* **EXCERPT**
Saturday, May 31, 2014

Cutting Out Fish—A Process

Intercut vignettes weave my texts into a whole. For me, it was a common device, long before my novel. I even wrote about it in my dissertation. I’m certain other writers must go through similar processes, and yet I’ve never read about it. So here’s a brief attempt to describe what I do.
I write story after story. Sometimes they are parts of a single monologue, sometimes parts of a novel, sometimes parts of an academic argument I am making. But I start with parts. I don’t plot or outline. I write. With fiction, from the writing emerges the characters. I get to know them, go for walks with them, take them to lunch. I discover what makes them tick.
At some point, I have the body of the work drafted, and I start figuring out what goes where. This is where we get to cutting out fish. I can do all kinds of editing on the computer screen–large and small order. I sometimes have several documents open at one time and cut and paste among them to revise.
But when a text is truly composed of independent pieces which I want to intercut–meaning cut each apart and then paste them back together with part of story A followed by the beginning of story B followed by the middle of story A and then the opening of C, etc.–then I have to print them out and physically cut them into chunks.
I start that process by reading each vignette and selecting possible cut locations. When I’m smart, I do this on the computer before printing so that I have space to cut stories apart or even so that I have to cut fewer individual lines from one sheet of paper to tape to another. Though I often have to do that because I can’t always focus on the computer at this stage. It becomes visceral and I need to hold the pieces, to lay them out across the counter, to scan across quickly rather than read closely.
Once I have the cuts identified and completed, then I number them in a way to keep track of which piece came from which story. So I might have story A pieces 1, 2 and 3 or A1, A2 and A3. Though typically I label them with a word or name that makes sense to me rather than A, like Hawaii or Cho and Hosuk (a story location and the characters from that story in my novel, Isolation). Hawaii 2 makes more sense in the middle of assembly than A2 does.
To assemble the pieces, I read the beginnings and endings of chunks of text (the numbered aspect) to look for connections. The connections are not direct. I’m not looking for one character to talk about eating E. Coli-laden spinach and the chunk next to it to also mention spinach, though that sometimes happens fortuitously. I look for a connection–content is possible but so is mood, language, or activity. This is more intuitive than conscious.
To be honest, while I call this connection, it creates a kind of dissonance for a reader. With the spinach example, a reader might anticipate that she is still reading about the same character and situation because spinach is mentioned, but in fact, it’s a different character and place. The combination of connection and disconnection builds readerly engagement.

* **ENTRIES SUPPLIED**
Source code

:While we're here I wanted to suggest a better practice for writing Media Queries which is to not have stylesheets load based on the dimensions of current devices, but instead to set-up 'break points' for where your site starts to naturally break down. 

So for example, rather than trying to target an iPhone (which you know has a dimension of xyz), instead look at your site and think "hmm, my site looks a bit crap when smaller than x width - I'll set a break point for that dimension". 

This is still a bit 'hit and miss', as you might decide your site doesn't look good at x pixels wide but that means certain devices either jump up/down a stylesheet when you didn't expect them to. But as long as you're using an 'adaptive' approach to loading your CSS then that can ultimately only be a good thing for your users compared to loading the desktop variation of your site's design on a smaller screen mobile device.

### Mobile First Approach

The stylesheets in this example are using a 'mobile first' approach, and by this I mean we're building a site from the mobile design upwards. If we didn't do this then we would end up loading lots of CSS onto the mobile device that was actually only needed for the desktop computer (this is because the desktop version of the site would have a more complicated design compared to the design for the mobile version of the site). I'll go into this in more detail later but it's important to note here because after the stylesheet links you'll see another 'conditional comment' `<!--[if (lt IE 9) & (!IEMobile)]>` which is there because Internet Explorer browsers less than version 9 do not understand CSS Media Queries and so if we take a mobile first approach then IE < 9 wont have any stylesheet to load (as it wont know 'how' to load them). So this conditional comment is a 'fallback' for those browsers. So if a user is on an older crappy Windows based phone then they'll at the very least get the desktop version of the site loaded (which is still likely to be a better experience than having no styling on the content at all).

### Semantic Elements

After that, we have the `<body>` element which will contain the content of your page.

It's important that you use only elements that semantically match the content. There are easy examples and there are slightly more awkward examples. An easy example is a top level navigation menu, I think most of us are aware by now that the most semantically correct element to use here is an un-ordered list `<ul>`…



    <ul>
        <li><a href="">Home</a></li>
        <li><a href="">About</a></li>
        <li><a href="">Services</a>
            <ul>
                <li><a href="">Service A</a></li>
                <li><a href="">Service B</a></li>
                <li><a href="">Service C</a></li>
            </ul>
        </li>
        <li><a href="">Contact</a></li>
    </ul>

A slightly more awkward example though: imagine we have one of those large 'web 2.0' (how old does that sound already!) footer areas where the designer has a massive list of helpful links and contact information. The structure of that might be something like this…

* **TASKS AND EXERCISES**
1. In the post on cutting out fish, do these statements agree with the text? Answer yes or no for each and quote the words that decide it.
(a) The writer outlines a plot before drafting.
(b) The writer usually labels cut pieces with a word or name instead of a letter.
(c) The writer calls the search for connections more conscious than intuitive.
2. Answer these questions from the post on cutting out fish.
(a) What is the title of the writer's novel?
(b) Where does the writer lay out the printed pieces?
(c) What food appears in the example of a connection between chunks?
3. Copy the part of the post on cutting out fish from "Cutting Out Fish—A" up to and including "makes them tick.".

* **SOLUTIONS IN ORDER**
1.
(a) No: "I don’t plot or outline."
(b) Yes: "Though typically I label them with a word or name that makes sense to me rather than A"
(c) No: "This is more intuitive than conscious."

2.
(a) Isolation
(b) Across the counter
(c) Spinach (E. Coli-laden spinach)

3.
Cutting Out Fish—A Process

Intercut vignettes weave my texts into a whole. For me, it was a common device, long before my novel. I even wrote about it in my dissertation. I’m certain other writers must go through similar processes, and yet I’ve never read about it. So here’s a brief attempt to describe what I do.
I write story after story. Sometimes they are parts of a single monologue, sometimes parts of a novel, sometimes parts of an academic argument I am making. But I start with parts. I don’t plot or outline. I write. With fiction, from the writing emerges the characters. I get to know them, go for walks with them, take them to lunch. I discover what makes them tick.